◆ The task ◆
Find the string "tienda" in the data, then copy every line where it is found.

◆ Task inputs ◆
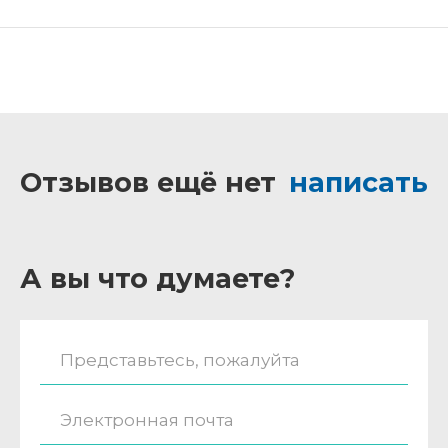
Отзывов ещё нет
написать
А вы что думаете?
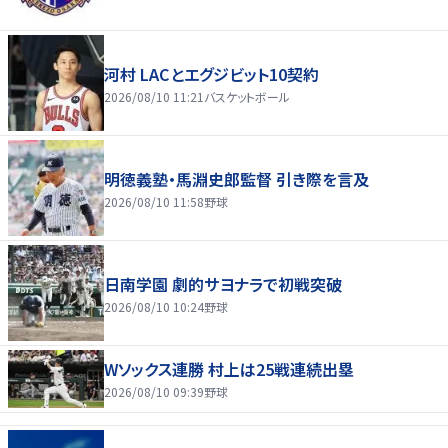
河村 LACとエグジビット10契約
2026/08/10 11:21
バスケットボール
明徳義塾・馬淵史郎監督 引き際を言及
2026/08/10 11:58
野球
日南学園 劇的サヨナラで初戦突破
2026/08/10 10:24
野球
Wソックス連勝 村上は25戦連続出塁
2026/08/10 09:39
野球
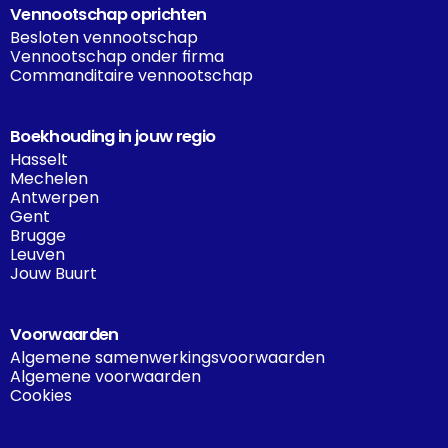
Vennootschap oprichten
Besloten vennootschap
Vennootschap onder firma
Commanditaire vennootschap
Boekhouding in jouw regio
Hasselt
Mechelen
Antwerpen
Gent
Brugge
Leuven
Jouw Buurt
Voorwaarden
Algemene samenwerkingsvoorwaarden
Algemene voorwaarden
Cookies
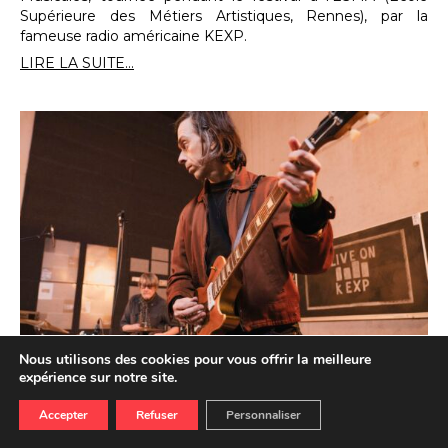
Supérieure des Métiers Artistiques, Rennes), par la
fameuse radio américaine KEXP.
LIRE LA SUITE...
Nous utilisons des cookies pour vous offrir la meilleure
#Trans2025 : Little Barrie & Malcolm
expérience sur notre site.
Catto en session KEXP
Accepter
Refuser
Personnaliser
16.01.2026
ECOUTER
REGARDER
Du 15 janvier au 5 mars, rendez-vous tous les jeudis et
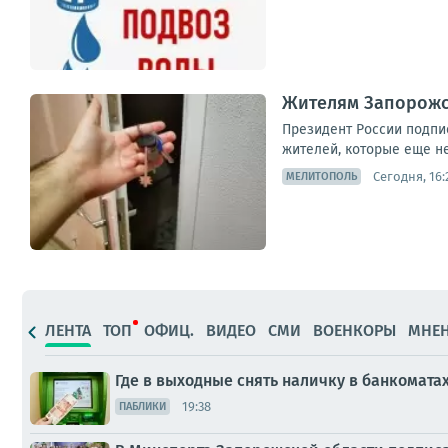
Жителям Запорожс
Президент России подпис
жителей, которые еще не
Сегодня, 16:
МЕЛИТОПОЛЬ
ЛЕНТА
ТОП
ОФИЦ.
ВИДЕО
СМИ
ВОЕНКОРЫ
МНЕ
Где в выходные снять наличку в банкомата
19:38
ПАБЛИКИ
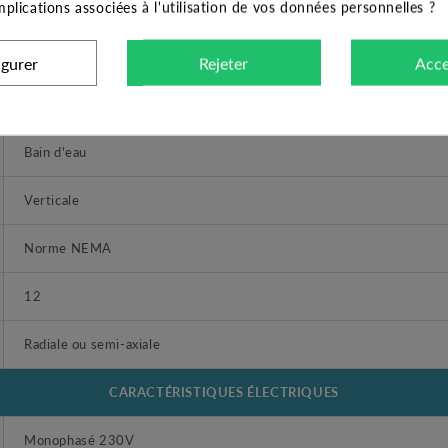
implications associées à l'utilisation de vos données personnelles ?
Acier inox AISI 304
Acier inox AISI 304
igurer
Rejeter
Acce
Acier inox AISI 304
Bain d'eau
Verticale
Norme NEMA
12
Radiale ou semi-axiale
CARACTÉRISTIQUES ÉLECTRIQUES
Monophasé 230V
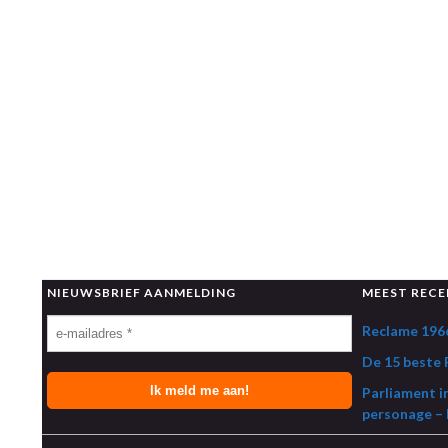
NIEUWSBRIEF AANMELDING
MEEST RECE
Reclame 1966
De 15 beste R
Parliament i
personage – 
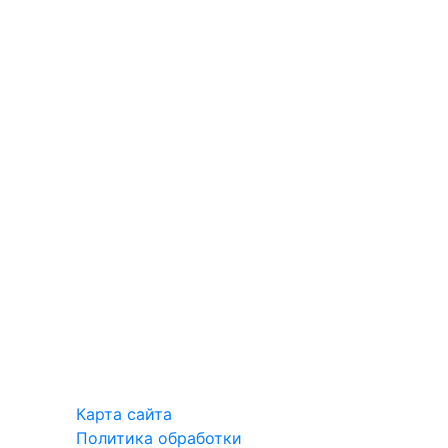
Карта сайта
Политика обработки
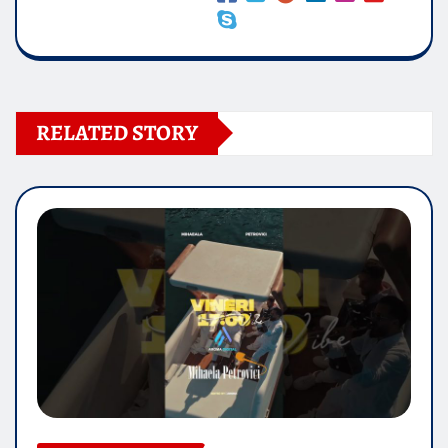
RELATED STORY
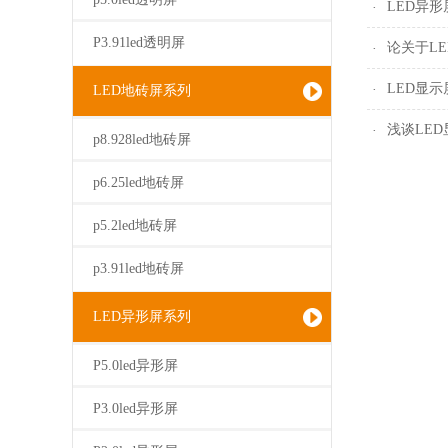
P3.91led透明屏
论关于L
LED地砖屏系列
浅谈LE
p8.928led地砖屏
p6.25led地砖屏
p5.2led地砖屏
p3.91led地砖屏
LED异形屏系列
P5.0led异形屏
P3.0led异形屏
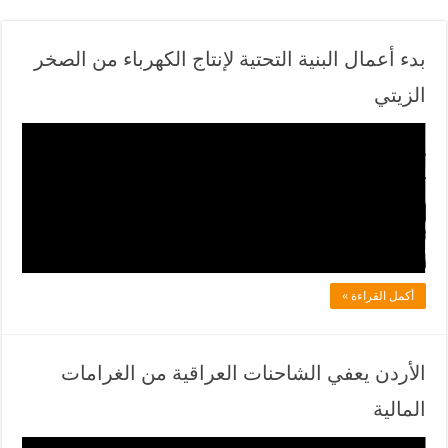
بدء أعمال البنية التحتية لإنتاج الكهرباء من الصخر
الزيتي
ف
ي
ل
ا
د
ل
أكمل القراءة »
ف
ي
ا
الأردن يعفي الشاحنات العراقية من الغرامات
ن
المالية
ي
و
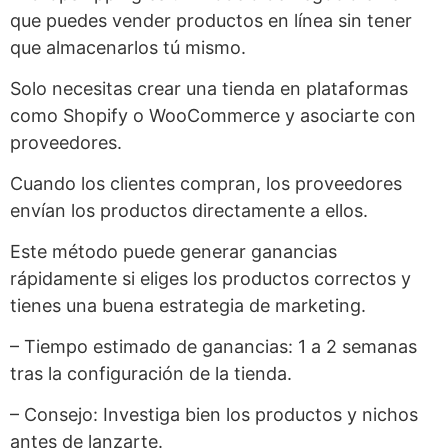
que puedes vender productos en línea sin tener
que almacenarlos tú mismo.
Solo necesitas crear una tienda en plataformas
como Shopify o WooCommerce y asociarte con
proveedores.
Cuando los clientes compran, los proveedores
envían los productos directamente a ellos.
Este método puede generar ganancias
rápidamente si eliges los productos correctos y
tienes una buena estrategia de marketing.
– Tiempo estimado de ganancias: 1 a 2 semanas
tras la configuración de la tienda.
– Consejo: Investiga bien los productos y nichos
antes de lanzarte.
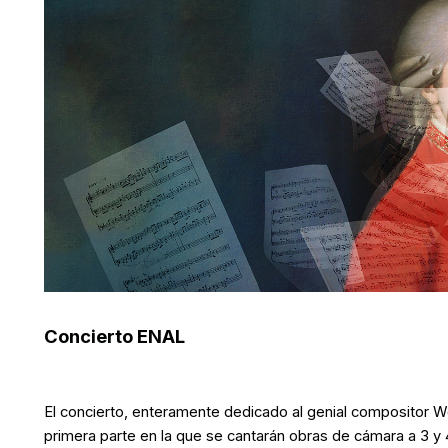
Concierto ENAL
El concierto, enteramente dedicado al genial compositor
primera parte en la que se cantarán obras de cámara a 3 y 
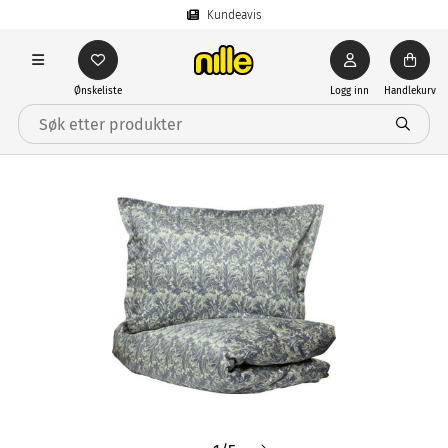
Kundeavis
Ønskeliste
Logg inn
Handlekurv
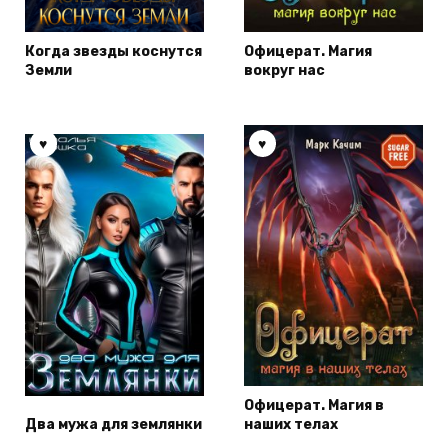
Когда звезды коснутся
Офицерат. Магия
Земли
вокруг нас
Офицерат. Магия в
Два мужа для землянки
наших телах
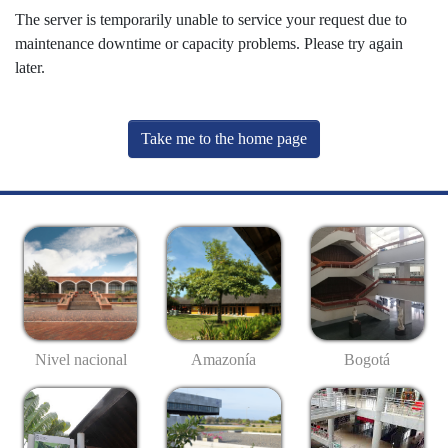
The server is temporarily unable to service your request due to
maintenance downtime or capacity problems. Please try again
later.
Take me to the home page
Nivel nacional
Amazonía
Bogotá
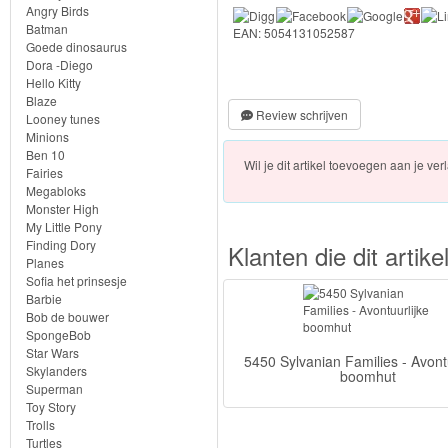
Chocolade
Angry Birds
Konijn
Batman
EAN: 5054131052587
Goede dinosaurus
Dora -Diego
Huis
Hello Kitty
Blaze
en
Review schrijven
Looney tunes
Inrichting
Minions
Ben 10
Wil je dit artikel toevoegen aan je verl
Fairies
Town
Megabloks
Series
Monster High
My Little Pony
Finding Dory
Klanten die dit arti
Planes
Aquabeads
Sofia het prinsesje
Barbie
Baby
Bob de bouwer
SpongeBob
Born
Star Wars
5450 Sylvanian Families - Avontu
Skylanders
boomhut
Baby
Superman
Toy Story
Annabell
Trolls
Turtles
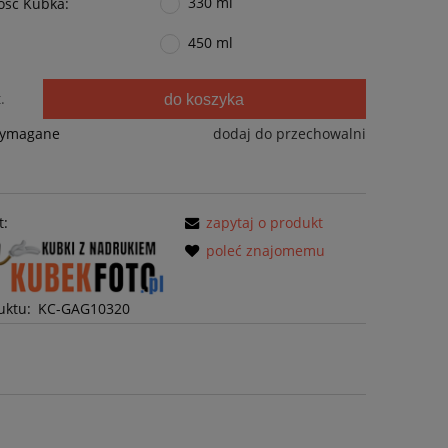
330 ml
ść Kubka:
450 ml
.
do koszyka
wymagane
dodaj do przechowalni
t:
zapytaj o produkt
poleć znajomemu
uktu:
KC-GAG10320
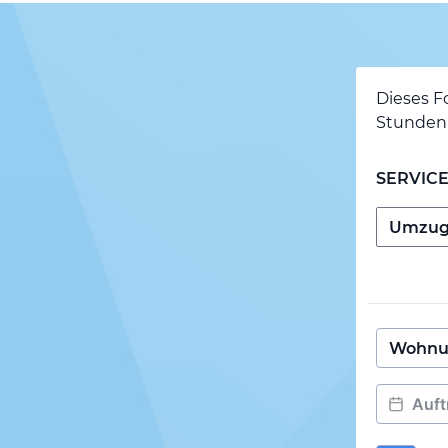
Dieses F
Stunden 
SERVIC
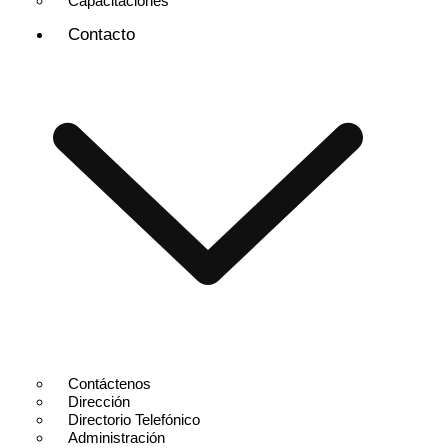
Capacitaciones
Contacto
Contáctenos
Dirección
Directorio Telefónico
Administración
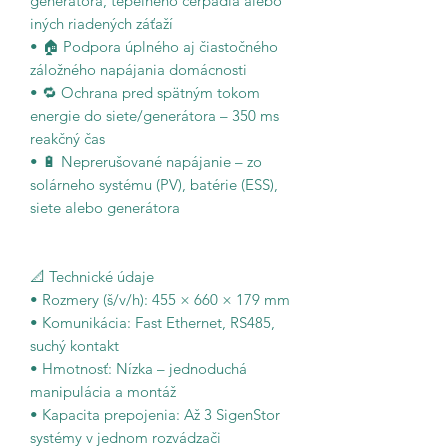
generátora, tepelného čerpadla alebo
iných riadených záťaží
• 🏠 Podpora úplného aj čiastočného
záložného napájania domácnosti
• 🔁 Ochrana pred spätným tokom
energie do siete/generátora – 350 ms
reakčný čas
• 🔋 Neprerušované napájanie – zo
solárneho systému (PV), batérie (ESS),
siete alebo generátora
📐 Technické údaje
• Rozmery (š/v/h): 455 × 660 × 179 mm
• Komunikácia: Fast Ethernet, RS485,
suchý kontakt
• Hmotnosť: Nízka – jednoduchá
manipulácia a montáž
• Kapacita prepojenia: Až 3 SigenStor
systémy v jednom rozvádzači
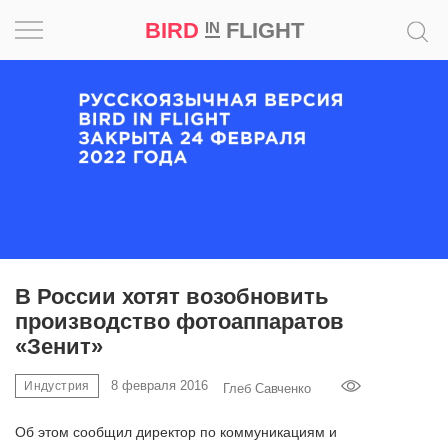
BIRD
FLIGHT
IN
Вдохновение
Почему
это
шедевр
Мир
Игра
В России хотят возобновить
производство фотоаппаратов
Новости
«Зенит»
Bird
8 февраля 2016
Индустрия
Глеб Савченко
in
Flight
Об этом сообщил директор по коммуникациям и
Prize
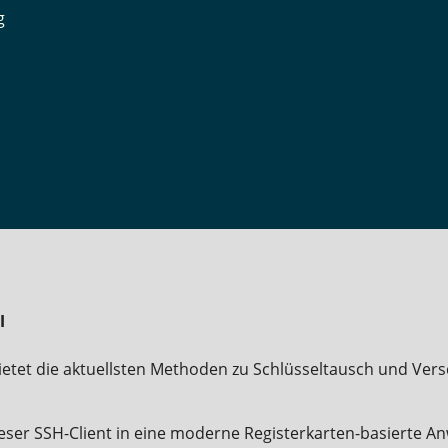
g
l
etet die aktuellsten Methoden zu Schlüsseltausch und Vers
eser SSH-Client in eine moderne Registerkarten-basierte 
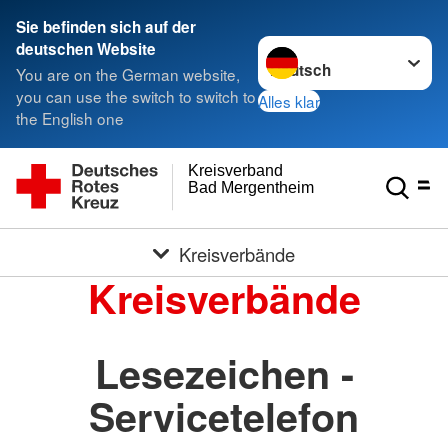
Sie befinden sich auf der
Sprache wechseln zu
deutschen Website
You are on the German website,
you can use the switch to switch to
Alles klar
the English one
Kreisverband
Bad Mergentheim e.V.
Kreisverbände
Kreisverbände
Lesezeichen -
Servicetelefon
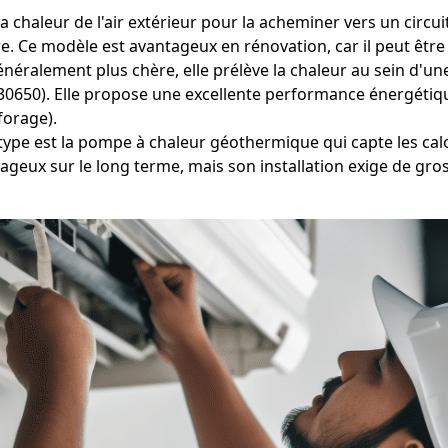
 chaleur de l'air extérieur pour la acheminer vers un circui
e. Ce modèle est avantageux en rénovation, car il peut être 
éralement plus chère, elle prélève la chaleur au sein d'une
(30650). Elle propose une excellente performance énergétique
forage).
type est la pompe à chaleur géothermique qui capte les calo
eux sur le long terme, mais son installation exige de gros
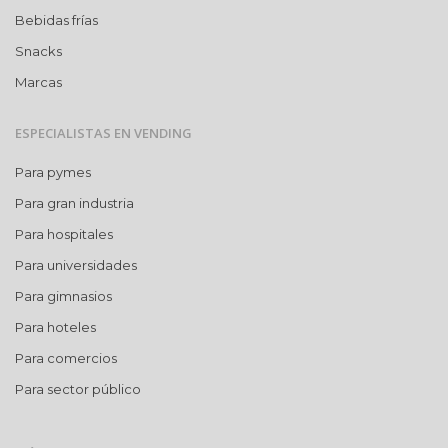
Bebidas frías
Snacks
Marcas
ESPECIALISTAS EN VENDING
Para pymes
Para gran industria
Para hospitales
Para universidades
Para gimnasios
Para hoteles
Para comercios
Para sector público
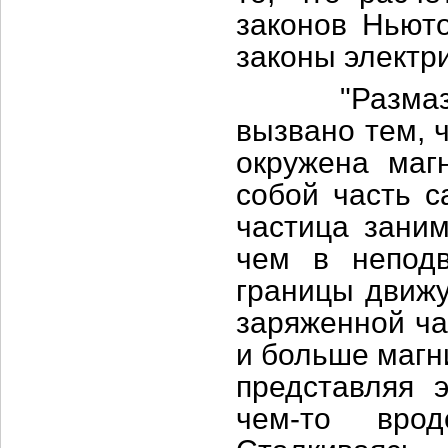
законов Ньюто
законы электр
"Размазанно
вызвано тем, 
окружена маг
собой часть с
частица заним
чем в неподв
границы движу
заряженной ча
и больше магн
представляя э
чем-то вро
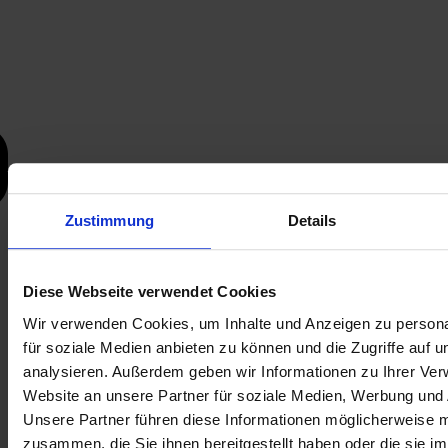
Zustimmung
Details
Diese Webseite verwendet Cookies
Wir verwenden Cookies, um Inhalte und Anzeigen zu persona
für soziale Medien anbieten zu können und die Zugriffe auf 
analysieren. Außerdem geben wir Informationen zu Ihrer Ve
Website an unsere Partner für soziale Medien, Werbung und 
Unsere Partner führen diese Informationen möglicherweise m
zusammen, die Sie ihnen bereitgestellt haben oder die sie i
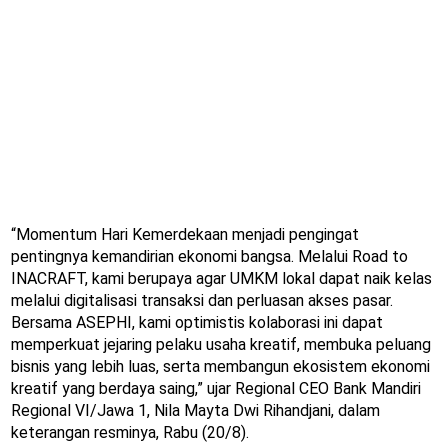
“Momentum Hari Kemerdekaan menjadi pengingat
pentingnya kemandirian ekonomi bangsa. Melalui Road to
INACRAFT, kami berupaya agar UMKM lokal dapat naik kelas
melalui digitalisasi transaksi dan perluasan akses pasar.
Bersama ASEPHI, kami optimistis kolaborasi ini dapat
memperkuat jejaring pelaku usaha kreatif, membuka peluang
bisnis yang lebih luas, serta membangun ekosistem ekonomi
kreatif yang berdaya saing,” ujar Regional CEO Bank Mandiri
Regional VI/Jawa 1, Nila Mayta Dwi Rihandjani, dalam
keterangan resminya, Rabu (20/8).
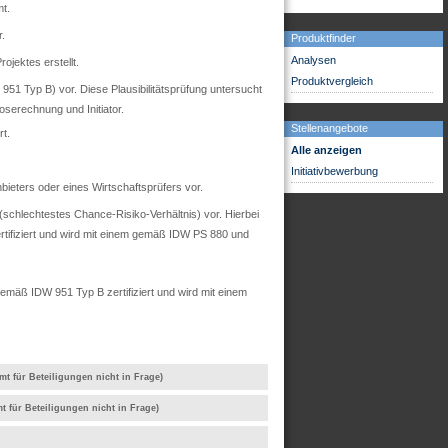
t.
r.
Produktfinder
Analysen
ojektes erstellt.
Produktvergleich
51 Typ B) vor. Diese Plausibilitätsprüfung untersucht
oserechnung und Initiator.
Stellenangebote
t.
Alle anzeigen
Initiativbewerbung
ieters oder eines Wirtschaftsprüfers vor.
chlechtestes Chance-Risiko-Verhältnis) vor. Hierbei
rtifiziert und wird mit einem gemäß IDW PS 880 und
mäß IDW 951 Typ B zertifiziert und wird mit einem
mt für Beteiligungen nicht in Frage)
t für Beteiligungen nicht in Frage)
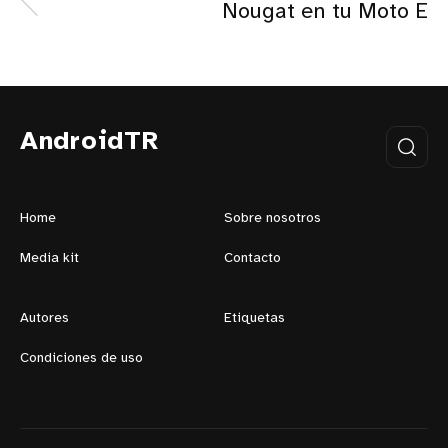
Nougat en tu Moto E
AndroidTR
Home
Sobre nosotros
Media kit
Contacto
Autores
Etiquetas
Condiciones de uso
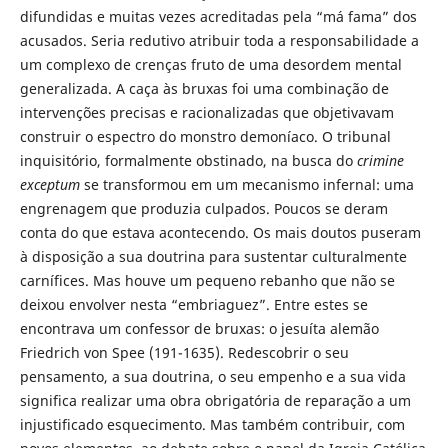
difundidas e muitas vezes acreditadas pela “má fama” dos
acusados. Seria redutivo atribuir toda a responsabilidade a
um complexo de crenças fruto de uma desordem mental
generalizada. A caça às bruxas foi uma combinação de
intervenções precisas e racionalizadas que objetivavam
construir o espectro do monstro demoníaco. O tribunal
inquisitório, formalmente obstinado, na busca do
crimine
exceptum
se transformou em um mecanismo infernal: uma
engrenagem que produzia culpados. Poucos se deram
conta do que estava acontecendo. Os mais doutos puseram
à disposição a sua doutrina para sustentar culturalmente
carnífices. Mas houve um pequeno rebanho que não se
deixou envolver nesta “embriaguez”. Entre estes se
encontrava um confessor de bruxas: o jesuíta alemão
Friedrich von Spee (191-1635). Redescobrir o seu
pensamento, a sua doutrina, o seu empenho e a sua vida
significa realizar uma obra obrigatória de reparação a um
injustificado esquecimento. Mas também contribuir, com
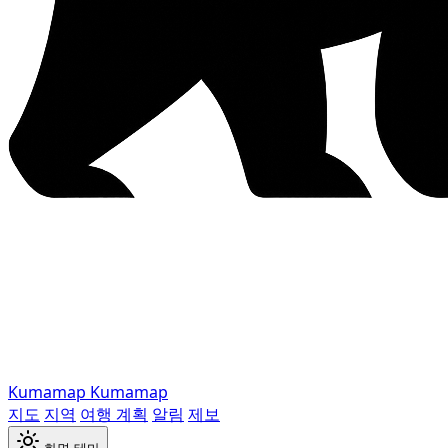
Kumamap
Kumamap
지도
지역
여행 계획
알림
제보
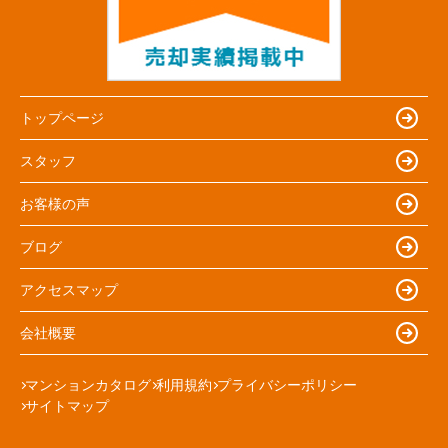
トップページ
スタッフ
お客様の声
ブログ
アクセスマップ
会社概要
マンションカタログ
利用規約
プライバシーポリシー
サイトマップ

◆ Exercise solution ◆
Solo necesitas crear una tienda en plataformas
tras la configuración de la tienda.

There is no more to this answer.